1. PARIS

11.6K 227 37
                                    

Paris 19h47.

Je ne comptais plus le nombre d'heures parcourues, j'avais l'impression d'avoir passé une éternité dans ce TGV. Joue collée à la vitre, qui m'avait laissé une trace opulente sur le visage, je voyais défiler les paysages tous plus monotones les uns que les autres.

Mon père, lui, avait de quoi s'occuper. Il avait toujours de quoi s'occuper, à chacune de nos virées il emportait deux-trois livres qu'il dévorait d'une traite ou alors il passait des coups de fils au monde entier en griffonnant des notes et des informations en tout genre dans son cahier. Il prenait des rendez vous, notait des numéros...etc.

Je me suis toujours demandée comment il faisait pour gérer son emploi du temps de ministre sans l'assistance d'une secrétaire.

Mon père travaillait en tant que producteur-réalisateur chez HK Corp une société de production de clips vidéos. C'est d'ailleurs « grâce » à lui et sa mutation qu'on emménageait à Paris en ce jour d'été.

Je portais sur moi la gourmette d'Isaac, celle que maman lui avait offerte avant la tragédie. Je la regardai en esquissant un sourire. Ça allait faire bientôt deux ans, mais c'était toujours très frais dans mon esprit...je sentis les larmes monter, ils me manquaient énormément.

Papa, qui avait sûrement dû voir mon coup d'œil, se résigna enfin à entamer la conversation avec moi.

- Tu verras ma chérie, tu t'y plairas, l'appartement est super bien placé et la vie étudiante à Paris, c'est quelque chose!

Je lui lâchai un demi sourire, contente de le voir si emballé, mais de mon côté, j'avais toujours autant d'appréhension. C'était la première fois qu'on quittait Grenoble depuis la tragédie, je n'avais pas vraiment imaginé une vie après Maman et Isaac, et encore moins loin de la ville où on avait tout vécu, à quatre.

J'avais d'autant plus d'appréhension que j'allais effectuer, dans moins d'un mois, ma rentrée dans une nouvelle fac, avec de nouvelles têtes, de nouveaux profs, de nouvelles matières....enfin bref tout était à refaire.

Mon anxiété et mes idées noires avaient repris le dessus en fin de trajet, je me sentis un peu morose.

La voix de papa m'extirpa rapidement de mes pensées négatives :

- D'ailleurs ma princesse, comme tu reprends les cours dans un mois, ça nous laisse du temps pour profiter tous les deux!

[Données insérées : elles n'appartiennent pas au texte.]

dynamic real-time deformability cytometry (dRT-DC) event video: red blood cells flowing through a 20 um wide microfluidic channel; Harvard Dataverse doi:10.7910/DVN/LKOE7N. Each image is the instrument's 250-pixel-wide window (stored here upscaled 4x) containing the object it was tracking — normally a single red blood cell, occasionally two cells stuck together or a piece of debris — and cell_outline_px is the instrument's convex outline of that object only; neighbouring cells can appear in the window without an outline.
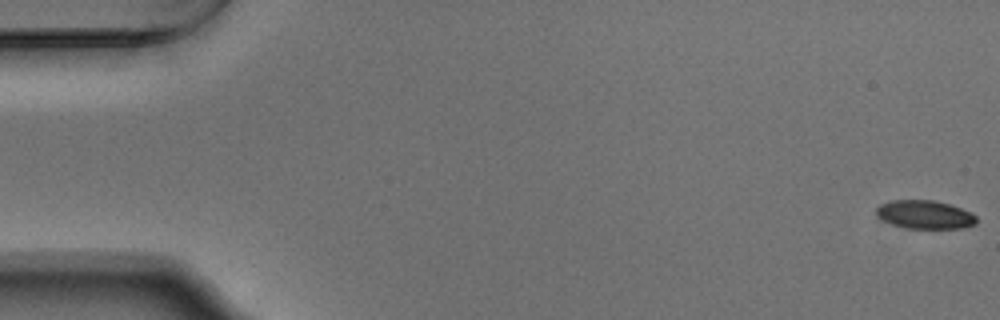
{"species": "Egyptian fruit bat (a non-hibernating species)", "species_latin": "Rousettus aegyptiacus", "temperature_condition": "warm", "stored_images_in_passage": 54, "camera_frame_rate_fps": 3000, "um_per_image_px": 0.085, "animal": {"sex": "male"}, "frame": {"image": 1, "passage_image": 1, "time_ms": 0.0, "image_size_px": [1000, 320], "cell_outline_px": [[976, 224], [964, 228], [908, 228], [892, 224], [876, 216], [876, 208], [880, 204], [888, 200], [936, 200], [972, 212], [976, 216]], "centroid_in_image_um": [78.61, 18.23], "position_along_channel_um": 6.4, "area_um2": 16.65}}
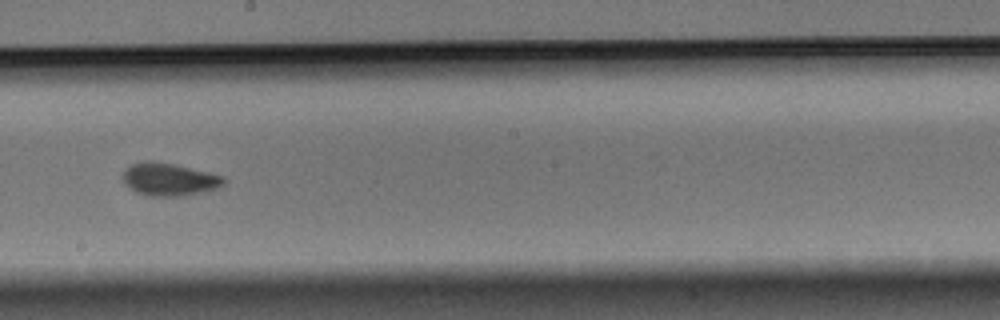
{"frame": {"image": 2, "passage_image": 31, "time_ms": 10.0, "image_size_px": [1000, 320], "cell_outline_px": [[228, 180], [224, 184], [216, 188], [184, 196], [148, 196], [136, 192], [124, 180], [124, 172], [132, 164], [144, 160], [152, 160], [172, 164], [208, 172], [224, 176]], "centroid_in_image_um": [14.42, 15.24], "position_along_channel_um": 233.8, "area_um2": 18.96}}
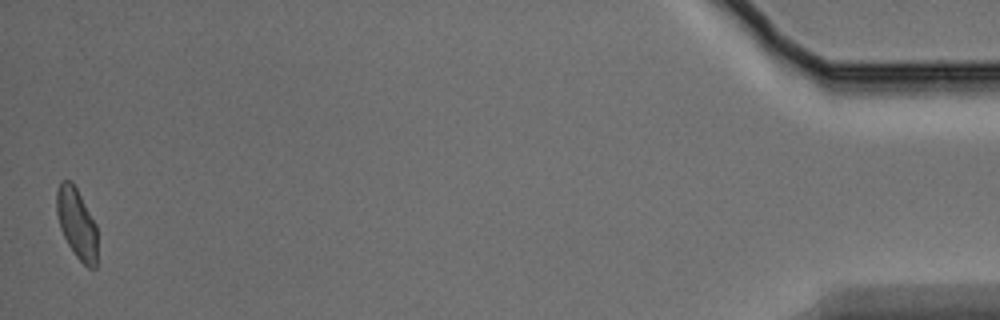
{"frame": {"image": 3, "passage_image": 54, "time_ms": 17.667, "image_size_px": [1000, 320], "cell_outline_px": [[96, 268], [88, 268], [76, 256], [68, 244], [60, 228], [56, 212], [56, 192], [60, 180], [72, 180], [96, 224]], "centroid_in_image_um": [6.5, 18.95], "position_along_channel_um": 428.7, "area_um2": 16.65}, "authors_computed_cell_mechanics": {"area_um2": 17.918, "velocity_mm_per_s": 3.7394, "shape_relaxation_time_tau1_ms": 4.3261, "shape_relaxation_time_tau2_ms": 2.1147, "deformation_change_tau1": 0.1093, "deformation_change_tau2": 0.0628}}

Par « profiter tous les deux » il voulait dire, « que tu viennes sur mon lieu de travail, pour me donner bonne conscience, en me disant que je suis là pour toi même si je ne t'adresse pas la parole de la journée car trop occupé  »

- Ça te dit de venir sur le tournage d'un clip demain après midi? demanda-t-il avec un enthousiasme déconcertant.

Bingo.

- Oui, pourquoi pas! - rétorquai-je d'un air détaché en haussant les épaules.

- Tu ne cherches pas à savoir de qui il s'agit? - La déception apparaissait sur son visage.

- De qui s'agit-il papa? - interrogeai-je ironiquement.

Mon père n'était jamais très doué pour déceler l'ironie.

- Surprise!!

Il n'était pas non plus doué pour faire des surprises. Ou alors j'étais perspicace. Cette surprise n'en était pas vraiment une, j'avais en effet pu apercevoir la page du lendemain sur son agenda. Il y avait écrit :

Mardi 25 août 2020. Tournage - Problèmes PLK

C'était PLK. J'avais lu ces trois lettres, qui ne me disaient absolument rien. C'était un groupe? De rap? De rock? Un collectif?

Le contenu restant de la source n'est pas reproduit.